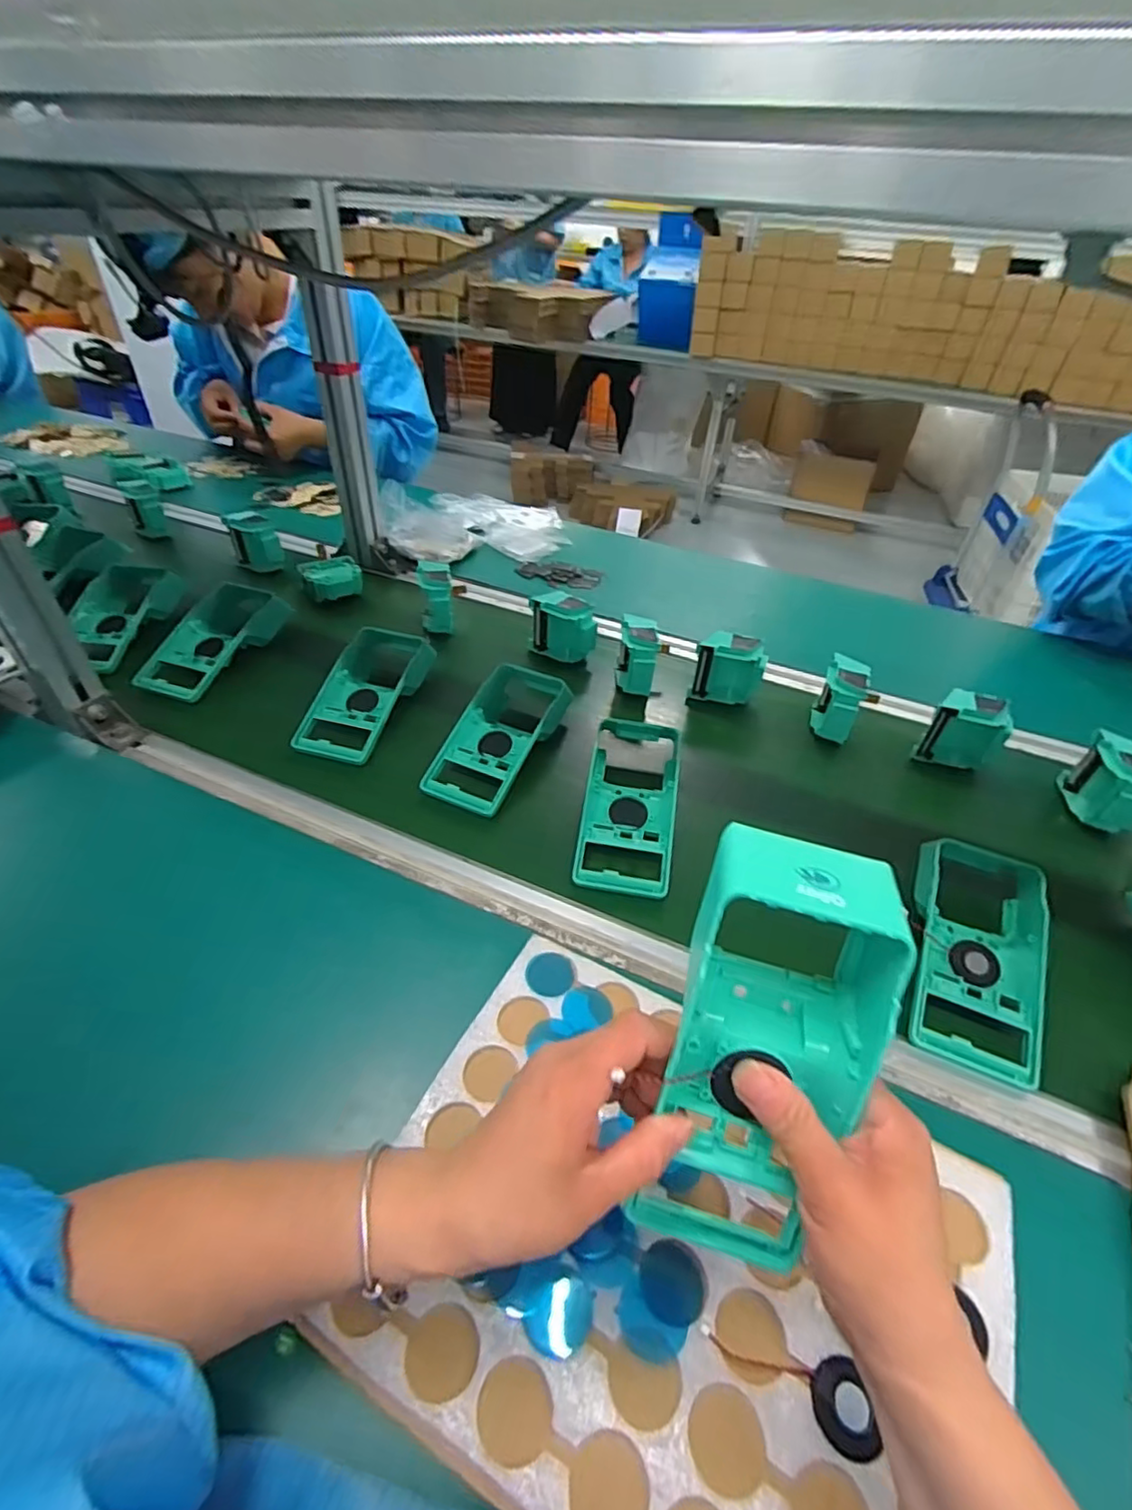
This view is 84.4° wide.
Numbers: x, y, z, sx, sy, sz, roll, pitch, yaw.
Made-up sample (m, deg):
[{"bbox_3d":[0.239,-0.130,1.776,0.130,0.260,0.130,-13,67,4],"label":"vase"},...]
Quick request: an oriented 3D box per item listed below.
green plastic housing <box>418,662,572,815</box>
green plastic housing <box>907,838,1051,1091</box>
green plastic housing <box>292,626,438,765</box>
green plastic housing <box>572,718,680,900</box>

===

### REQUIRED ACTION:
Pictures in the records above should not be copied. Repeat everything else exactly.

### SOLUTION TO THE PROBLEM:
This view is 84.4° wide.
Numbers: x, y, z, sx, sy, sz, roll, pitch, yaw.
Made-up sample (m, deg):
[{"bbox_3d":[0.239,-0.130,1.776,0.130,0.260,0.130,-13,67,4],"label":"vase"},...]
Quick request: an oriented 3D box per item listed below.
green plastic housing <box>418,662,572,815</box>
green plastic housing <box>907,838,1051,1091</box>
green plastic housing <box>292,626,438,765</box>
green plastic housing <box>572,718,680,900</box>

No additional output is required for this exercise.